Approximate the $n$-step transition matrix $P^n$ as $n$ gets very large, given the $4\times 4$ matrix $$P =\pmatrix{0.5 & 0.5 & 0 & 0 \\ 1 & 0 & 0 & 0 & \\ 0 & 0.5 & 0 & 0.5 & \\ 0 & 0 & 0 & 1}$$.
My solution I ran some calculations using Excel, and found that $P^n$ converges to the following matrix: $$\pmatrix{0.666 & 0.333 & 0 & 0 \\ 0.666 & 0.333 & 0 & 0 \\ 0.333 & 0.166 & 0 & 0.5 \\ 0 & 0 & 0 & 1}.$$
My question Is there a systematic way to solve this problem or in general, for any given matrix $P$?
You can use matriz diagonalization; this is representing some matrix $M$ as $M=PDP^{-1}$, where $D$ is a diagonal matrix. The diagonal elements are necessarily the eigenvalues of $M$, and $P$ is a change of basis. In other words, the space on which $M$ acts admits a basis of eigenvalues, and in this basis $M$'s action has a particularly simple representation (simply multiply each eigenvector component by its corresponding eigenvalue).
In this form, it is easy to derive a formula for $M^n$, and you can easily check that we have $M^n=PD^nP^{-1}$ (where calculating $D^n$ is easy precisely because it is diagonal).

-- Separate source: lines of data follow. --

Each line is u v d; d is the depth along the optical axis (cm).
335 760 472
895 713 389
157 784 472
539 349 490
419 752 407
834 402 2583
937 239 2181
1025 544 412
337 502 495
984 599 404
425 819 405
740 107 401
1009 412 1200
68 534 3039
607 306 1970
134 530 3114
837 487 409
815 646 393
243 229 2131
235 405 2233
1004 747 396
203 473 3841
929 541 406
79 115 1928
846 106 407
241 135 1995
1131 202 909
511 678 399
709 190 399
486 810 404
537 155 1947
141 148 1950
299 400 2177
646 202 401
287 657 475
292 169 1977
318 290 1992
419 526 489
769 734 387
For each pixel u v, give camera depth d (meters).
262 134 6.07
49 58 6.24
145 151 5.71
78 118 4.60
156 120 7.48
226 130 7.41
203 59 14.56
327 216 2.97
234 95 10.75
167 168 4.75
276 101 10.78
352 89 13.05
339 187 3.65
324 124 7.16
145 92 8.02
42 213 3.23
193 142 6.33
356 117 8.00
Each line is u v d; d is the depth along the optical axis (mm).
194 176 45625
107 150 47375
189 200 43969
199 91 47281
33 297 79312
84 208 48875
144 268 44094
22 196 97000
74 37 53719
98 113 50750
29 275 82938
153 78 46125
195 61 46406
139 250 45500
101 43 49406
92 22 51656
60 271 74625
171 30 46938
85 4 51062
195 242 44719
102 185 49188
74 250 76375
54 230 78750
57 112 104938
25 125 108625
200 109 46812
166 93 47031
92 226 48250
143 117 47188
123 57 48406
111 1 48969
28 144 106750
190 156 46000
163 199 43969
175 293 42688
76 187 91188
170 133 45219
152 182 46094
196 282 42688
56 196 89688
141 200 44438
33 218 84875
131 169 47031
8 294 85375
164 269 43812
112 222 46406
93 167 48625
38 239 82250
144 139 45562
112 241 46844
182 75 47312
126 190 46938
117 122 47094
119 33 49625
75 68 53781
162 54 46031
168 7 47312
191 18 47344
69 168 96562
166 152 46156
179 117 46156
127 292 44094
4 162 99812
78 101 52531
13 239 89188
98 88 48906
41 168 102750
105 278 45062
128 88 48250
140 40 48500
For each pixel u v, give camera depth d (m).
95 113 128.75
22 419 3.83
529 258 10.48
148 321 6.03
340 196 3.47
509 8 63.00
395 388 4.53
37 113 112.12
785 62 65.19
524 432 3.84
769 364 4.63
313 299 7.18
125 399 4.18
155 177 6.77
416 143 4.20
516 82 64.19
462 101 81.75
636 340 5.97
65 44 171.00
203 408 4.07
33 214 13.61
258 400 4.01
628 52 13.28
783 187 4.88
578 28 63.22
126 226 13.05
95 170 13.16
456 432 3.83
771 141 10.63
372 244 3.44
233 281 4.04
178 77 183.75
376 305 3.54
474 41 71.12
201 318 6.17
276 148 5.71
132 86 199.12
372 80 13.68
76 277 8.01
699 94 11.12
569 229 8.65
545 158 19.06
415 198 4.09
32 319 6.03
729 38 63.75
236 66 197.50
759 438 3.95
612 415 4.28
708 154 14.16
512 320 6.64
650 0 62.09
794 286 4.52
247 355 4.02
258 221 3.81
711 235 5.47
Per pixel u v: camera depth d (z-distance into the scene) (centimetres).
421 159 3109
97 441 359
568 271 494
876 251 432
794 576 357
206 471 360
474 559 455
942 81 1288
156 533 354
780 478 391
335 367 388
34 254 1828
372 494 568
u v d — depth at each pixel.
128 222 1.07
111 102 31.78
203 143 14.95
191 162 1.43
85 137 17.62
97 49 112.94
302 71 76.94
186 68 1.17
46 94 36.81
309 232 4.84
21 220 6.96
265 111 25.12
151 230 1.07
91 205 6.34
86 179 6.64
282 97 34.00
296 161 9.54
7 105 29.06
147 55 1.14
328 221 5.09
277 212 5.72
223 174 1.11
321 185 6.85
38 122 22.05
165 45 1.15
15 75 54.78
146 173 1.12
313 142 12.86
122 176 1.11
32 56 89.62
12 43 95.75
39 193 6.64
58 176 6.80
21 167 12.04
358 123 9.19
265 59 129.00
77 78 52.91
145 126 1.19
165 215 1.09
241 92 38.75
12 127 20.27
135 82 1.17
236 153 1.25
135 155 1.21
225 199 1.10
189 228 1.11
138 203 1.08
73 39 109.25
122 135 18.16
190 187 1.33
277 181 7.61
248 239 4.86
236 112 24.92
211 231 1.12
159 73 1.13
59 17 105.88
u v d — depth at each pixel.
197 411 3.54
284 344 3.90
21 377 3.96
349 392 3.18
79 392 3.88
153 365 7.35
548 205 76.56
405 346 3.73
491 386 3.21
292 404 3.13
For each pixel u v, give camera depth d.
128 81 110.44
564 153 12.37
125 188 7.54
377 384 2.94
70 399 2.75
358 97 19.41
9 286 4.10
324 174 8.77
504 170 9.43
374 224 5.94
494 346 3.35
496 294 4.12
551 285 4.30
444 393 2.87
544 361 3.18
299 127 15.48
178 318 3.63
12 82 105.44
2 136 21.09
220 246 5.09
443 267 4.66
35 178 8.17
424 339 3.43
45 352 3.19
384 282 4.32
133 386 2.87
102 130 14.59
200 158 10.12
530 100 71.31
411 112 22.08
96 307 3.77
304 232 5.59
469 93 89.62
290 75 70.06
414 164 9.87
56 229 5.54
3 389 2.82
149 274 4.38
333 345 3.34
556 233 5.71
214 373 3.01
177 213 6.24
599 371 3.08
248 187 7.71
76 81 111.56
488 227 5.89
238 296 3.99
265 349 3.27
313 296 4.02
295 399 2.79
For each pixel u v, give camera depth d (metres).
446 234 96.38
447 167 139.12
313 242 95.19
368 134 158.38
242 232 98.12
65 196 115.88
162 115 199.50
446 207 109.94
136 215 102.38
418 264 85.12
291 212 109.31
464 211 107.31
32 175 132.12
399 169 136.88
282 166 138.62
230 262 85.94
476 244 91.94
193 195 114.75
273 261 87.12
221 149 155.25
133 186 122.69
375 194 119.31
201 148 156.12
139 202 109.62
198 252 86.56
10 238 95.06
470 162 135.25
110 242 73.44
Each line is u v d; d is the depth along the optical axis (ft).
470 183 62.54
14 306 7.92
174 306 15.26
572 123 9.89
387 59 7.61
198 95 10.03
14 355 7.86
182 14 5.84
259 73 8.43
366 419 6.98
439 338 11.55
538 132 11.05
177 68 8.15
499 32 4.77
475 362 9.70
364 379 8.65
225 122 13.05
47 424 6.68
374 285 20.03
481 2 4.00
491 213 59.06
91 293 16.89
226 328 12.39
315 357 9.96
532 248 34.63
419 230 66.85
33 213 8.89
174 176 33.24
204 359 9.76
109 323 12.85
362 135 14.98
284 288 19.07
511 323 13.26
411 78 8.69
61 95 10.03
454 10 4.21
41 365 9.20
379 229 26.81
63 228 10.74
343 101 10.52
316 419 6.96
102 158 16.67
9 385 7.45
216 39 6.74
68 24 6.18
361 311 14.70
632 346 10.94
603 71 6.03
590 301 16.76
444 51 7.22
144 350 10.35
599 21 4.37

At that point, it's just a matter of taking the limit as $n\to \infty$. Wolfram Alpha can calculate an exact expression for the $n$-th power of your matrix (here), and you can check that letting $n\to \infty$ the matrix becomes precisely that which you found empirically, where $0.666$, $0.333$ and $0.166$ are in fact $2/3$, $1/3$ and $1/6$ (respectively).